• _Problem details_:
Please copy each line below that contains the string "фонда".

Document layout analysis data
'''

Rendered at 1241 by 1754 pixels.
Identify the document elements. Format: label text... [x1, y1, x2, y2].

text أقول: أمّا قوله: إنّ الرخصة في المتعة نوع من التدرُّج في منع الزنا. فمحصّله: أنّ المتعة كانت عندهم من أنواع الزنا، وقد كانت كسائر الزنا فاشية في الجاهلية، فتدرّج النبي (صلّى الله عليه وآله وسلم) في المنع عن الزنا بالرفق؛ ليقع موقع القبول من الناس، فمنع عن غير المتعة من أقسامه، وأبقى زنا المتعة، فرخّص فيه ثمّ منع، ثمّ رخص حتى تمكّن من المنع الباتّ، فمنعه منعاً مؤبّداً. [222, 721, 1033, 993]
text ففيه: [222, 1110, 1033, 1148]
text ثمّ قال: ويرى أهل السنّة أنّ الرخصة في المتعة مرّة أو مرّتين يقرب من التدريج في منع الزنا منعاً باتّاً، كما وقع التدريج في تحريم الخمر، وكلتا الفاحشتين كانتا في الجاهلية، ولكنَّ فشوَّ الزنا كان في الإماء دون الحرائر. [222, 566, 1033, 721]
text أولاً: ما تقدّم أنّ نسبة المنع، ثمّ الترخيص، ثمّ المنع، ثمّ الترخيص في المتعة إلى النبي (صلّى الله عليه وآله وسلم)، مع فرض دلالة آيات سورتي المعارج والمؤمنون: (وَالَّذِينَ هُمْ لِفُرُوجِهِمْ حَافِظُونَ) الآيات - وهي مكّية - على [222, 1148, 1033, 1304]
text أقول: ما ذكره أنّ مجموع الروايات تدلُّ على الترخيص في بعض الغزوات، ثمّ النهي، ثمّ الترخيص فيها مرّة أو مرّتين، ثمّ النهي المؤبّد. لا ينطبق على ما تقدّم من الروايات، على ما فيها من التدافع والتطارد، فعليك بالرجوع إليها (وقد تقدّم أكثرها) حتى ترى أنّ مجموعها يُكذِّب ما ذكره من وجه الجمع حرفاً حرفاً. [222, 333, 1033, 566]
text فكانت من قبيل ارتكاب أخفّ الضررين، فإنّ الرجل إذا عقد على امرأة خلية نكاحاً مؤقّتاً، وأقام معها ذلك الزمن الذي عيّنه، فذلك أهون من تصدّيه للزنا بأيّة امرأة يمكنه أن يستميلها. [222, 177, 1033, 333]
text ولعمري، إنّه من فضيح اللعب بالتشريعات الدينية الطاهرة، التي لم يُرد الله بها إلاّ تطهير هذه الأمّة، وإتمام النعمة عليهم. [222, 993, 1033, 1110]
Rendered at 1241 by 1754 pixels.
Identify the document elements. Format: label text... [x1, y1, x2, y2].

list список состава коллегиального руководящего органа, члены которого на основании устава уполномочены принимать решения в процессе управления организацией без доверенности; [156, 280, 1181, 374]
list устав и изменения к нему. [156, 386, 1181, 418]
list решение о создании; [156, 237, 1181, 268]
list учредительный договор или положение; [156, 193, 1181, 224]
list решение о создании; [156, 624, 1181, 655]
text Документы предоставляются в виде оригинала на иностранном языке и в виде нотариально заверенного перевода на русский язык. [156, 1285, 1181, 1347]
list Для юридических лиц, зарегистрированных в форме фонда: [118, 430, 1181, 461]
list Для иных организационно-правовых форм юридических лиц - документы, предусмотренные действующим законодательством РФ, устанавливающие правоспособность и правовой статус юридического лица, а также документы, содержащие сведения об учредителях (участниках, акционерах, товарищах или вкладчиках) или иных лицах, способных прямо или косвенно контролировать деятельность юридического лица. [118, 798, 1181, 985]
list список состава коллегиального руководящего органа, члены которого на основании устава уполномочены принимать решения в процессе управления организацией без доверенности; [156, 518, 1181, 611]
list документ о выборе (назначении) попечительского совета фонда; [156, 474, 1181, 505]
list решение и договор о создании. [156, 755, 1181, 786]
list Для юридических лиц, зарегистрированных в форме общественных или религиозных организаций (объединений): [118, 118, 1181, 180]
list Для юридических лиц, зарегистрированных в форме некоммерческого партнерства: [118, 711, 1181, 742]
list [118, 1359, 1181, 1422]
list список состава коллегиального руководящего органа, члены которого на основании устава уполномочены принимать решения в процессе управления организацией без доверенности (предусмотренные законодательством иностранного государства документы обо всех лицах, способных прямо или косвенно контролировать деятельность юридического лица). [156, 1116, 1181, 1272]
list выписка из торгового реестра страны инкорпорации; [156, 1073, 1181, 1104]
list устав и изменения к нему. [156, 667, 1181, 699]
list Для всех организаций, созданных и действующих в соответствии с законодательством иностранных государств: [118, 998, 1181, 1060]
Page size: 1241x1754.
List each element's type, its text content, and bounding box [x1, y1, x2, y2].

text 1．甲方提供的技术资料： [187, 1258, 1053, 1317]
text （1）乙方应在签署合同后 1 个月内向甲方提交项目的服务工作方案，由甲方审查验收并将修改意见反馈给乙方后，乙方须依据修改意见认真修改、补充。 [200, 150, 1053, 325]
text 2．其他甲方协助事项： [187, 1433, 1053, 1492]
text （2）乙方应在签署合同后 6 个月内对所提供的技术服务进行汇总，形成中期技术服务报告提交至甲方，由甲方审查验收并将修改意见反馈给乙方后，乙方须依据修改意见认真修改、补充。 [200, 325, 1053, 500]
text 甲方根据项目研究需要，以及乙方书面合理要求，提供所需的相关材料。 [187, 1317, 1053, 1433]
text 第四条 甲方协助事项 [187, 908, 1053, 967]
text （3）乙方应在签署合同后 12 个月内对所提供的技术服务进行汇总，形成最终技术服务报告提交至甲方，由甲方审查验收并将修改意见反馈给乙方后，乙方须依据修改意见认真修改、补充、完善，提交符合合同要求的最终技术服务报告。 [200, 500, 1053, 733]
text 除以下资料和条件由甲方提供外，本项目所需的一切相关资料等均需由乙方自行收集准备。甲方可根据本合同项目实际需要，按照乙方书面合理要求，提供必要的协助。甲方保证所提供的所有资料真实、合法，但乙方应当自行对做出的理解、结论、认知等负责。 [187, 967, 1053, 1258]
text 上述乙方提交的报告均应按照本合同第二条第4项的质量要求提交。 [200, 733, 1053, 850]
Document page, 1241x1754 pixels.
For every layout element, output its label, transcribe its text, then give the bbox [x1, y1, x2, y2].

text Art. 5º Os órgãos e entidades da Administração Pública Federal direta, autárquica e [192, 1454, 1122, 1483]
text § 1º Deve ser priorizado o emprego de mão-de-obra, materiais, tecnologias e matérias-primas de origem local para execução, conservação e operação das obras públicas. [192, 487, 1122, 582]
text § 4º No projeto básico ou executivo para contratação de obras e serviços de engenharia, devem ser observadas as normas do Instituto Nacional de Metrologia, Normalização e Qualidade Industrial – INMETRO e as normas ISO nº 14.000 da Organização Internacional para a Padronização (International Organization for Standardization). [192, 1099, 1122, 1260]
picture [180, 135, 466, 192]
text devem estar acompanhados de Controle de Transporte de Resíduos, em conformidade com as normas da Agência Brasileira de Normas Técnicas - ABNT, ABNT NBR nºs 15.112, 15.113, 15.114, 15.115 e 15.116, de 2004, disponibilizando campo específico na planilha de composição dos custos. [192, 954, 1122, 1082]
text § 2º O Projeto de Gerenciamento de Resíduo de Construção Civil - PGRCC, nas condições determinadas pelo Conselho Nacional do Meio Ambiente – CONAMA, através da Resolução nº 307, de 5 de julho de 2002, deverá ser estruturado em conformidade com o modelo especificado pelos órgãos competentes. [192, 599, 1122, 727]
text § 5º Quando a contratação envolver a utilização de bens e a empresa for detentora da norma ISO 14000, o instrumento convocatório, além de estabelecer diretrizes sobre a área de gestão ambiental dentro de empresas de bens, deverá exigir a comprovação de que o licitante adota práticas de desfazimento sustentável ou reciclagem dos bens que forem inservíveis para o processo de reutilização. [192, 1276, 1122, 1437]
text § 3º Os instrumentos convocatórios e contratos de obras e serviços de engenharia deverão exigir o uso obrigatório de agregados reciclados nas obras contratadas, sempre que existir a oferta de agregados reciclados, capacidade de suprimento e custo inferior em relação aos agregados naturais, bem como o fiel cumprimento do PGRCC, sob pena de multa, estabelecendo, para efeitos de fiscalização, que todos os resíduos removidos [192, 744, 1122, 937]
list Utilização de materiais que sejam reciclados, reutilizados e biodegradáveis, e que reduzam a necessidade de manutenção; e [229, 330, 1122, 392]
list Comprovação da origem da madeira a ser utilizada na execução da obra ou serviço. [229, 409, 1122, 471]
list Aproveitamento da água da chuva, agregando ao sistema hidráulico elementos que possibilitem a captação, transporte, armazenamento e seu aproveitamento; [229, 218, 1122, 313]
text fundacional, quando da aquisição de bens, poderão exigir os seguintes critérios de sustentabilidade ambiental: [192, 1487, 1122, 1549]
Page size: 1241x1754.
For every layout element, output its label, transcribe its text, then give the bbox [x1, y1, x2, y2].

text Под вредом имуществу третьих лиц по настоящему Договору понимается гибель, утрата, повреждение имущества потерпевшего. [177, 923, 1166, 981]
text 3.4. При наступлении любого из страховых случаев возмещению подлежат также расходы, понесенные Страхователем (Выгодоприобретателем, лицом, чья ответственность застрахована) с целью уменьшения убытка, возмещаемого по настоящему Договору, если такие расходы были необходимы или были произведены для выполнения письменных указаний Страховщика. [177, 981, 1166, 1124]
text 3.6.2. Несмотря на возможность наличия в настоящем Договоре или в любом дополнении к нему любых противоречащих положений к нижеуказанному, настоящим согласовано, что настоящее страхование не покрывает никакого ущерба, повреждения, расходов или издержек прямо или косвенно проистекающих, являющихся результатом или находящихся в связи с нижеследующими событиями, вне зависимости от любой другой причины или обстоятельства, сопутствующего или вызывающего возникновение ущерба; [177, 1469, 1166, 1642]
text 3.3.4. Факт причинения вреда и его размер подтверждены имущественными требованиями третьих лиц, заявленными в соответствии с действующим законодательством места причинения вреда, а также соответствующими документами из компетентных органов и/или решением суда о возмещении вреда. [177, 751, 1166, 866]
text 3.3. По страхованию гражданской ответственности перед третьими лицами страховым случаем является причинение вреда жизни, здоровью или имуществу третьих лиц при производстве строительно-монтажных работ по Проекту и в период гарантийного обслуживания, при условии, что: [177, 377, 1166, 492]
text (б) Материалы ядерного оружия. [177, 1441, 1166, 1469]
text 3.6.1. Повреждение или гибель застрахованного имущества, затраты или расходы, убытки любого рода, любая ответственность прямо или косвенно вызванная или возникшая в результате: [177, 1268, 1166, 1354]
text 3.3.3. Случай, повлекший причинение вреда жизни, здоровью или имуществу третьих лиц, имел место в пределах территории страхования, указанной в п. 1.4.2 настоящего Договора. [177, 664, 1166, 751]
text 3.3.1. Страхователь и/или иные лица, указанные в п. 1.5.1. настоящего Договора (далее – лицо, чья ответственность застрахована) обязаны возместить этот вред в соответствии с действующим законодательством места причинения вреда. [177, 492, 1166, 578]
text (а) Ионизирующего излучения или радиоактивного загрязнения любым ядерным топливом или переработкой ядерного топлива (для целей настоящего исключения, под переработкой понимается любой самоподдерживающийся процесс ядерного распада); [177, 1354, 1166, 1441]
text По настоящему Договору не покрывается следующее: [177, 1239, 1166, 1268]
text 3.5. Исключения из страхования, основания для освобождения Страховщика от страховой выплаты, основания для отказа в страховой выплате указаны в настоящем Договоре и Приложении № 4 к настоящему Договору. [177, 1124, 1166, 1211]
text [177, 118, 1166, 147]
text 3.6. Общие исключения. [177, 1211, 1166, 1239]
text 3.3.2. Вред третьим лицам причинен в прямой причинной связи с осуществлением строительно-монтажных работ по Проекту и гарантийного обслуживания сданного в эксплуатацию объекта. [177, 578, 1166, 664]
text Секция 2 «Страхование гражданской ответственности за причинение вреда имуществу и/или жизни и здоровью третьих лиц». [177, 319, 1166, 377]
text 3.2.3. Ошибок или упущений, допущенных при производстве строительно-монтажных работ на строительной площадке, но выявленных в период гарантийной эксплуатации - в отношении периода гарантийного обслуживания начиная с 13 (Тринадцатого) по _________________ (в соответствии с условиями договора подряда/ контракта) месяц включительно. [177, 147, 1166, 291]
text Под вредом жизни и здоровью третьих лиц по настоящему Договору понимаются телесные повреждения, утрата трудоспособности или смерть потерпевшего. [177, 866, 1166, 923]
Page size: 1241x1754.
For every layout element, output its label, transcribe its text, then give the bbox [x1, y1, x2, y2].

'''

• _Task result_:
list Для юридических лиц, зарегистрированных в форме фонда: [118, 430, 1181, 461]
list документ о выборе (назначении) попечительского совета фонда; [156, 474, 1181, 505]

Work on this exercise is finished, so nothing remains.